Transforme leitura em decisão
Organização é fundamental na hora de aplicar a interpretação de dados. Uma dica de ouro é não ficar preso a planilhas complexas, relatórios extensos e ferramentas isoladas. Construa frameworks visuais com as informações de valor e as disponha em categorias (“manter”, “ajustar” e “abandonar” ou “alto impacto”, “baixo impacto” e “urgências”, por exemplo).

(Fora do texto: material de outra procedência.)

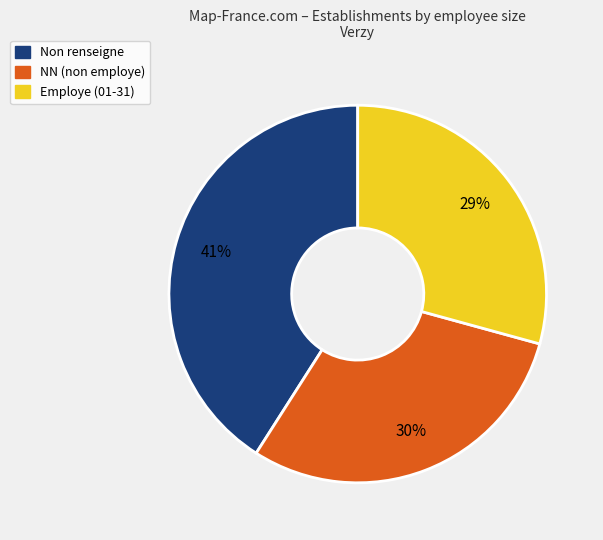

To the nearest percent, what is the difference between the largest and smallest slice percentages?

12%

Esses quadros serão fundamentais para transformar dados complexos em insights práticos. Dinâmica que não apenas acelera a identificação de problemas, mas também torna mais eficiente a priorização estratégica das soluções – além de otimizar o alinhamento entre os times de diferentes áreas.
Parceiro estratégico
Nessa valiosa revisão antes do segundo semestre, contar com um aliado especialista pode ser determinante para alcançar resultados ainda mais promissores. O Grupo RBS Negócios dispõe de soluções de pesquisas e performance alinhadas às necessidades de empresas de diferentes portes e segmentos. Baseada em dados e abordagem consultiva, a Mesa de Performance, por exemplo, é uma frente de serviços voltada à otimização de campanhas publicitárias. Com um time de especialistas dedicados, oferece monitoramento das ações em tempo real, agilidade na otimização do desempenho e conexão com as audiências de todo o portfólio do grupo (TV, rádio, jornal e portais digitais).
Tire todo o valor do momento
A virada de semestre é uma das poucas pausas naturais do calendário empresarial. As empresas que aproveitam o momento para revisar estratégias, recalcular rotas e realocar energia e recursos abrem oportunidades para chegar ao fim do ano com balanços gerais muito melhores.
Sendo os dados qualificados agentes determinantes para o sucesso, desenvolver uma cultura voltada à interpretá-los deixou de ser diferencial. Com ferramentas e especialistas dedicados desde o diagnóstico de problemas até a execução das melhores ações, o Grupo RBS oferece às empresas soluções que apoiam tomadas de decisão mais estratégicas de janeiro a dezembro.